Only one portion of the data is to be written out: from the line bearing "282 408 1.04" through the line bearing "693 707 21.38". Write it exactly as it appears.

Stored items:
________________________
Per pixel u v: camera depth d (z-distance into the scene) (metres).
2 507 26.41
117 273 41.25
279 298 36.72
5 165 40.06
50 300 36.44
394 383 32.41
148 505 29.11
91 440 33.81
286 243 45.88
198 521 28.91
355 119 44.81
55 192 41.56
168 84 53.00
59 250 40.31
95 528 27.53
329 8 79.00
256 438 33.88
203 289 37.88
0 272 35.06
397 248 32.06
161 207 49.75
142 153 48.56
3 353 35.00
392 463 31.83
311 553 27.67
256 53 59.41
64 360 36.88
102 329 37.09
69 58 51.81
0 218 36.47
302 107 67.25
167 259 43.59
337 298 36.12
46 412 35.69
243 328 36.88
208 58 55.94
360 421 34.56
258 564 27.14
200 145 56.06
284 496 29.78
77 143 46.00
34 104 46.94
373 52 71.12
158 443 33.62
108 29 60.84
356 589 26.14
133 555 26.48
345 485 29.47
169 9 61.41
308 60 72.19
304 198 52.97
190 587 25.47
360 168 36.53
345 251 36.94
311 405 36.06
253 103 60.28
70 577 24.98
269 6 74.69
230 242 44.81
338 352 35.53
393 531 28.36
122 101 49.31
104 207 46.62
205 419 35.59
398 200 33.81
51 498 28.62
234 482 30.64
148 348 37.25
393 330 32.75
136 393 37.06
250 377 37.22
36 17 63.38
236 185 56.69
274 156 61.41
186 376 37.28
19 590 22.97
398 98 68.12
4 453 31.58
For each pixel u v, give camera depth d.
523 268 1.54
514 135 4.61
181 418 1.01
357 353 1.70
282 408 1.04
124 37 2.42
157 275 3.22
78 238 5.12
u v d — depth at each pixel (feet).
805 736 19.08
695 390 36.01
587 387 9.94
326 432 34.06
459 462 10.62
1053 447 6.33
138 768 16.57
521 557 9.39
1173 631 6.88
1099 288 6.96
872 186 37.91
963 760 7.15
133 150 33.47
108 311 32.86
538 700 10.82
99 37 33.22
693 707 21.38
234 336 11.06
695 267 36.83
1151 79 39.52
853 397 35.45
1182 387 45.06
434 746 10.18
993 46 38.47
________________________
## Your solution
282 408 1.04
124 37 2.42
157 275 3.22
78 238 5.12
u v d — depth at each pixel (feet).
805 736 19.08
695 390 36.01
587 387 9.94
326 432 34.06
459 462 10.62
1053 447 6.33
138 768 16.57
521 557 9.39
1173 631 6.88
1099 288 6.96
872 186 37.91
963 760 7.15
133 150 33.47
108 311 32.86
538 700 10.82
99 37 33.22
693 707 21.38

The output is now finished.